Eine Hand berührte ihn sanft und voller Mitleid an der Schulter. Er blickte sich um und sah Nereni, Eliizars Frau, und als sie sprach, klang ihre Stimme erstickt von den Tränen, die auch sie geweint hatte. »Komm hier weg, Bohan. Es hat keinen Sinn, noch länger zu warten. Eliizar sagt …« Plötzlich sog sie scharf die Luft ein, und der Eunuch spürte, wie ihre Hand auf seiner Schulter sich verkrampfte. »Bohan, warte! Sie kommen! Sie kommen

Die erste, die den Eunuchen erreichte, war die große Katze Shia, mit der er durch ein so rätselhaftes Band verbunden war. Sie warf sich auf ihn, schnurrte begeistert, und trotz seiner großen Kraft wurde Bohan von ihrem gewaltigen Gewicht zu Boden geworfen. Aber als er Aurian seinen Namen rufen hörte, konnte der Eunuch nicht länger warten. Er löste sich aus Shias stürmischer Umarmung, stürzte über den Rand des Abhangs und jagte durch die steile Kluft auf das flache Land der Juwelenwüste zu, wobei er Wolken glitzernden Edelsteinstaubs aufwirbelte.

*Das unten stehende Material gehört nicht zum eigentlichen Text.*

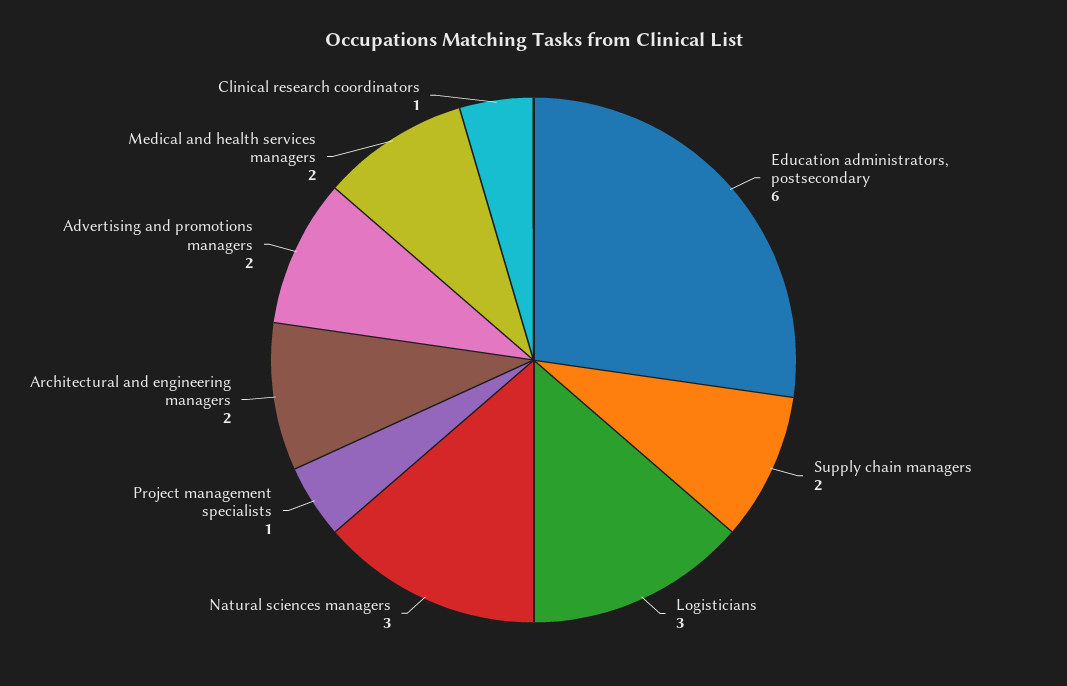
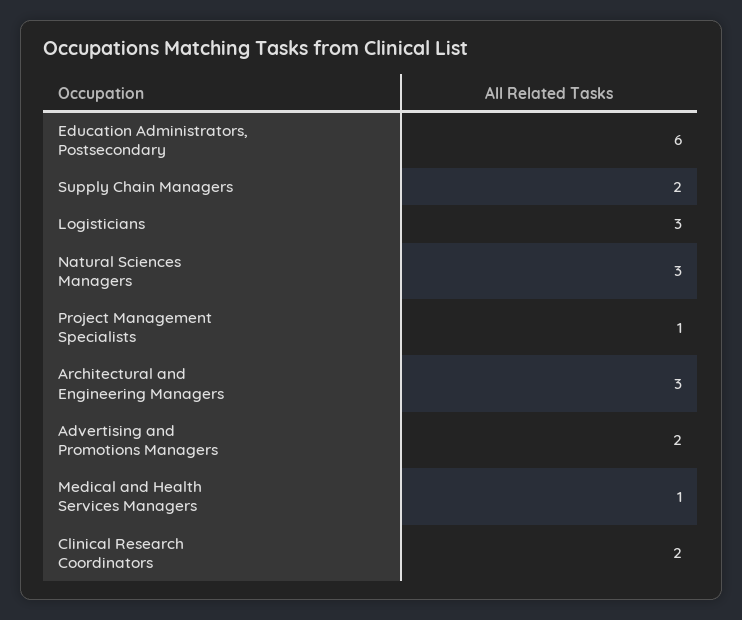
  {
    "Education administrators, postsecondary": 6,
    "Supply chain managers": 2,
    "Logisticians": 3,
    "Natural sciences managers": 3,
    "Project management specialists": 1,
-   "Architectural and engineering managers": 2,
+   "Architectural and engineering managers": 3,
    "Advertising and promotions managers": 2,
-   "Medical and health services managers": 2,
+   "Medical and health services managers": 1,
-   "Clinical research coordinators": 1
+   "Clinical research coordinators": 2
  }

Aurian taumelte, gestützt von ihrem Maguschfreund Anvar, auf ihn zu. Sie war unverkennbar erschöpft; ihre blutüberströmte Haut war mit funkelndem Edelsteinstaub übersät, und ihr Gewand bestand nur noch aus zerfetzten Lumpen. Mit tränenüberströmtem Gesicht preßte der Eunuch sie so fest an sich, daß sie kaum noch Luft bekam. Verzweifelt wünschte er sich, ihr erklären zu können, daß er sie nicht freiwillig in der Wüste im Stich gelassen hatte, daß Eliizar und Yazour ihn dazu gezwungen hatten. Er wollte ihr erzählen, wie er sich um sie gesorgt und um sie getrauert hatte; und wie er, nachdem der Sandsturm sich erhoben hatte, alle Hoffnung verloren hatte, sie je wiederzusehen. Statt dessen konnte er sie nur in seinen Armen halten und sein ganzes Herz in seine Augen legen.